Characteristics of Gravity Waves
The ERA5 reanalysis, with hourly time steps and ~30 km horizontal resolution, resolves a substantially larger fraction of the gravity wave spectrum than its predecessors. Gravity waves transport momentum and energy in the atmosphere, exerting a profound influence on global circulation. Here, we use the ERA5 reanalysis to examine the properties of gravity waves. Two-sided zonal wavenumber-frequency power spectra of a suite of atmospheric fields (shown below) exhibit clear gravity wave signatures extending along the broad swaths with phase speeds on the order of ±35 m/s. There is evidence of two prevalent gravity wave modes: a faster one with a phase speed of ±49 m/s, and a slower one with a phase speed of ±23 m/s, shown by straight black lines in the figures, which correspond to the first and second baroclinic modes.
Stratospheric Circulation and Dynamics
Advances in weather and climate research have demonstrated the significant role of the stratosphere in the Earth system across a wide range of temporal and spatial scales. That is why part of my PhD work focuses on studying the stratospheric dynamics and processes, including the quasi‐biennial oscillation (QBO), which is the primary mode of interannual variability in the tropical and subtropical stratosphere. As shown by the following animation, the QBO is characterized by the downward propagation of successive westerly and easterly wind regimes (contours) with an average period of about 28 months. Also shown is the QBO-related temperature field (colored shading). We investigated the momentum budget and wave forcing of the QBO using ERA5 reanalysis. Because of ERA5’s higher spatial resolution compared to its predecessors, it is capable of resolving a broader spectrum of atmospheric waves and allows for a better representation of the wave-mean flow interactions, both of which are of crucial importance for QBO studies.
The Effect of Hydrometeors on Satellite Temperature Observations
The temperature of Earth’s atmosphere has been monitored continuously since late 1978 by the Microwave Sounding Unit (MSU) and the Advanced Microwave Sounding Unit (AMSU) flown on polar-orbiting weather satellites. It is well known that these measurements are affected by the scattering and emission from hydrometeors, including cloud water, precipitation, and ice particles. In this project, we investigated the hydrometeor effects on MSU/AMSU temperature observations by comparing satellite-observed temperature of the middle troposphere (TMT) with synthetic TMT constructed using temperature fields from ECMWF Interim [ERA-Interim (ERA-I)].

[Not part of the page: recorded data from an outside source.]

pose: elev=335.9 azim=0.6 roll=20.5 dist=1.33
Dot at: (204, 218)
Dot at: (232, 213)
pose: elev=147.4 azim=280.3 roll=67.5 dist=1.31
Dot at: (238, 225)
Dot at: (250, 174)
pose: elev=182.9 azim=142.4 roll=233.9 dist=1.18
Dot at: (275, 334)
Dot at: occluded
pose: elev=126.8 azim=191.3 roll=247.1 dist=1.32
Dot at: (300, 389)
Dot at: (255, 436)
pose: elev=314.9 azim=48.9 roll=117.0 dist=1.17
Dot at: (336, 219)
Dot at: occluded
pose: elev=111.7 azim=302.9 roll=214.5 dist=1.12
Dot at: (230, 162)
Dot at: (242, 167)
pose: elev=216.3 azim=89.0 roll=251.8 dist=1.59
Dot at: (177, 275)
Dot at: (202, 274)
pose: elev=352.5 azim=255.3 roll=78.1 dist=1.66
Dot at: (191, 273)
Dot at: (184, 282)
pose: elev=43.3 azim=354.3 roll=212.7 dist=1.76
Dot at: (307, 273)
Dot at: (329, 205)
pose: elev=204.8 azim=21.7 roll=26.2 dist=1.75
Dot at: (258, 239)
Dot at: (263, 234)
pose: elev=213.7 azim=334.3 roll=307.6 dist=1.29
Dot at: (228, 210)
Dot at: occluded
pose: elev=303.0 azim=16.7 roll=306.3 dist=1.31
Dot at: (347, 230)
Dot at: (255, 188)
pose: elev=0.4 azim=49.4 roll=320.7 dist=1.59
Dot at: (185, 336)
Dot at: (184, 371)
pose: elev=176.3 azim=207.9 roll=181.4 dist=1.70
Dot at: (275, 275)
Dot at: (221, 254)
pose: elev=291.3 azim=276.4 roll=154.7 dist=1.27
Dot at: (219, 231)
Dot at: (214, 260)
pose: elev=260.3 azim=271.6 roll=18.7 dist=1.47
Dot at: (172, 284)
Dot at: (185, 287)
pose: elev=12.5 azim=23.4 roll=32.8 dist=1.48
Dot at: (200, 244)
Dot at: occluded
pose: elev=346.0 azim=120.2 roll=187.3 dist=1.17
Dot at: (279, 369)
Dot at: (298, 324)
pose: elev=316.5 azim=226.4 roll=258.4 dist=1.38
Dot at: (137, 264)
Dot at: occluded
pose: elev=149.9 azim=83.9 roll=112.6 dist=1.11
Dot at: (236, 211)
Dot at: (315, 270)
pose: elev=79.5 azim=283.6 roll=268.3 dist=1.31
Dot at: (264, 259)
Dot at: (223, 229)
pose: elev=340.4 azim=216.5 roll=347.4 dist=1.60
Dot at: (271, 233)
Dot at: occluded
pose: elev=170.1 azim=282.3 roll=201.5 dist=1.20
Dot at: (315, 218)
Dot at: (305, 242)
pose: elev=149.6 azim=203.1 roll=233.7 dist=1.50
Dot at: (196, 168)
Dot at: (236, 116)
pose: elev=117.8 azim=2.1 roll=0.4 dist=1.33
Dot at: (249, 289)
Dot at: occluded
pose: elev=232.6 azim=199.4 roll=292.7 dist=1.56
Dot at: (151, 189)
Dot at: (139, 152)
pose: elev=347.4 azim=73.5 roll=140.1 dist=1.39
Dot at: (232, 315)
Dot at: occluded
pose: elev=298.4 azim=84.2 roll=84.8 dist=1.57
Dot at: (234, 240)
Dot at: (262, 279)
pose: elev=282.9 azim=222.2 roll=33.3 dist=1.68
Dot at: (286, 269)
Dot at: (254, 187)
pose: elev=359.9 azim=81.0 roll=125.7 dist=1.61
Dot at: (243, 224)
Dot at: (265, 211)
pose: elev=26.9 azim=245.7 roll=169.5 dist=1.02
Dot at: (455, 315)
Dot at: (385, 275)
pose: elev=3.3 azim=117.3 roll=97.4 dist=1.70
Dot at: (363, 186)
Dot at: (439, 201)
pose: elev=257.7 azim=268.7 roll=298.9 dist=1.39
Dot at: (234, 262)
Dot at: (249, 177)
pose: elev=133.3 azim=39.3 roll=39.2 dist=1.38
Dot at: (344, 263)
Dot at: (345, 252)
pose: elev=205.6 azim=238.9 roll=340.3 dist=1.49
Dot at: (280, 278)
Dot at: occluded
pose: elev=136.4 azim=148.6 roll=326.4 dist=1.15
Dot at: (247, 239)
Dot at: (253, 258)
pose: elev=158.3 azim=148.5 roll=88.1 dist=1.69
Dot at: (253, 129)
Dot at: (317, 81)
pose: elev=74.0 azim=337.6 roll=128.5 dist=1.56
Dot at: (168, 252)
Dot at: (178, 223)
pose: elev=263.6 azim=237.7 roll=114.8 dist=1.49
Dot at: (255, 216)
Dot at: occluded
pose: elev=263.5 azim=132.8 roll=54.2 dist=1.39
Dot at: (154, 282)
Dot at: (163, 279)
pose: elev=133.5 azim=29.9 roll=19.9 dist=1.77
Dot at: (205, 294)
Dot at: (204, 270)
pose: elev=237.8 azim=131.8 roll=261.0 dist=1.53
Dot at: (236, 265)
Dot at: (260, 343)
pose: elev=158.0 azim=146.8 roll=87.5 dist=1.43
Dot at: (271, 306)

One month (November 2016) as an example of the effect of precipitation on MSU/AMSU temperature observations. (a) Observed TMT*, (b) Synthetic TMT*, and (c) Observed TMT* minus synthetic TMT*, superimposed by GPCP precipitation (colored shading); TMT* is the departure from the tropical 20°N–20°S mean. The contour interval in (a) and (b) is 0.2 K, and the zero contour is marked (heavy black line). The contour interval in (c) is 0.1 K, and negative contours are marked (gray).
Statistical Downscaling
Coarse spatial resolution of general circulation models (GCMs) is one of the major problems in using their outputs to assess the impacts of climate change. To extract regional-scale meteorological variables from GCM outputs, downscaling methods have been widely implemented in climate change studies. In this project, we developed a statistical model for downscaling of monthly precipitation using multiple linear regression (MLR). MLR methods usually estimate mean of local meteorological predictands accurately but significantly underestimate the variance and extreme values. To improve the performance of the model, we incorporated some novel statistical modifications: 1) A bias correction technique for increasing the accuracy of estimated variance, 2) A filter-based method for feature selection to attain the best subset of input predictors, and 3) A k-fold cross-validation, which allows to use all available data to train and calibrate the model. The effectiveness of the model is illustrated through its application to 288 rain gauge stations scattered in different climatic zones of Iran.